= Fajer Rabia Pasha =

Pakistani academic administrators

Fajer Rabia Pasha (born 1984) is the executive director of Pakistan Alliance for Girls Education She is a social entrepreneur, activist, global leader, and influencer fighting for education rights for girls in Pakistan.

== Early life ==

Pasha was born in Pakistan in 1984. From the age of 15 she engaged in her mother's charity in Pakistan and helped women entrepreneurs from rural areas connect with global market. She developed a network of support to help these women to showcase their products. She then moved to the United Kingdom with her family in 2000. She registered Inspired Sisters, a social enterprise, at age of 18 in 2003 in Manchester when she identified the need to provide women-only facilities for women from ethnic minority backgrounds.

== Career ==
Fajer set up and lead various initiatives to help women and marginalized communities out of poverty.
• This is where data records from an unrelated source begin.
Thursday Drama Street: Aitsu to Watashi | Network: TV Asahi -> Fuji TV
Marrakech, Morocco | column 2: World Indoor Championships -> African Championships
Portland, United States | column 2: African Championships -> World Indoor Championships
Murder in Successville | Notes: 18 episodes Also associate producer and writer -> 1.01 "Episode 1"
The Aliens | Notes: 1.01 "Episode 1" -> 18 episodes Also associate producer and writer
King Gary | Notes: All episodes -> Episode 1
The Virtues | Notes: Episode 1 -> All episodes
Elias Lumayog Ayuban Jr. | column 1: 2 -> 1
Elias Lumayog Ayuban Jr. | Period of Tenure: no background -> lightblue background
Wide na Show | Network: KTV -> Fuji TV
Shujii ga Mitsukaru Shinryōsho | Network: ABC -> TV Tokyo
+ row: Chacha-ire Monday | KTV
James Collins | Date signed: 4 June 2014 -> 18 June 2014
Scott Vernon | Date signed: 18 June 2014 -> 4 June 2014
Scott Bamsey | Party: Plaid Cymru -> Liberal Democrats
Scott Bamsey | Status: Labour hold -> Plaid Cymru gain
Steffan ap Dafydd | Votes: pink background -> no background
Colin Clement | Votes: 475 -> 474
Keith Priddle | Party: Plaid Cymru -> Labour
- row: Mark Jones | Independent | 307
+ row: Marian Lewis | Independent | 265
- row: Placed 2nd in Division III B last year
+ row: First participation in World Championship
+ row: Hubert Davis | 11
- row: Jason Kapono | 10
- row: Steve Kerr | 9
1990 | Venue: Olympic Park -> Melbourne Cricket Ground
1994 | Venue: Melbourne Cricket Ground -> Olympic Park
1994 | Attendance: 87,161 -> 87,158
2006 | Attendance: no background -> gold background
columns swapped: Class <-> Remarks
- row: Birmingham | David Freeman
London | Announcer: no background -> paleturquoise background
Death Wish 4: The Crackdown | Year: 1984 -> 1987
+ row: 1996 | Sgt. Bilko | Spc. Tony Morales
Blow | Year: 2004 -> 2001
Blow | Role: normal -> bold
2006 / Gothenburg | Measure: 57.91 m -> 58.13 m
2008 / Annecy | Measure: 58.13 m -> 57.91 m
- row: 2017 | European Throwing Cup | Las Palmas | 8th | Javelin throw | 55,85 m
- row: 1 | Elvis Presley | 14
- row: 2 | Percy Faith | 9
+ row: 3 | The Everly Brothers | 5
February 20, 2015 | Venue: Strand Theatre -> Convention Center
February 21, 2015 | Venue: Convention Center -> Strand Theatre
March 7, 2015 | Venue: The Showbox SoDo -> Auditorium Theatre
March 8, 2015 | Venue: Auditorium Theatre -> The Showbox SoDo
Fajer actively served on various charity boards in England and remained engaged at policy level work representing the Civil Society and BAME. After Fajer moved back to Pakistan in 2013, she joined Pakistan Alliance for Girls Education as the Executive Director.

== Recognition ==
Fajer's commitment to bring social change through education. Her work for entrepreneurship and social justice has been recognised at many forums including the 2019 Coat of Arms for services to communities in UK & Pakistan. For her Inspired Sisters initiative, she received the award as young Inspiring Women by Lord Mayor of Manchester 2019 Leadership Fellow – Society of Leaders, St George’s House Windsor Castle 2018. She also received the 2012 APPS UK Charity Award 2011.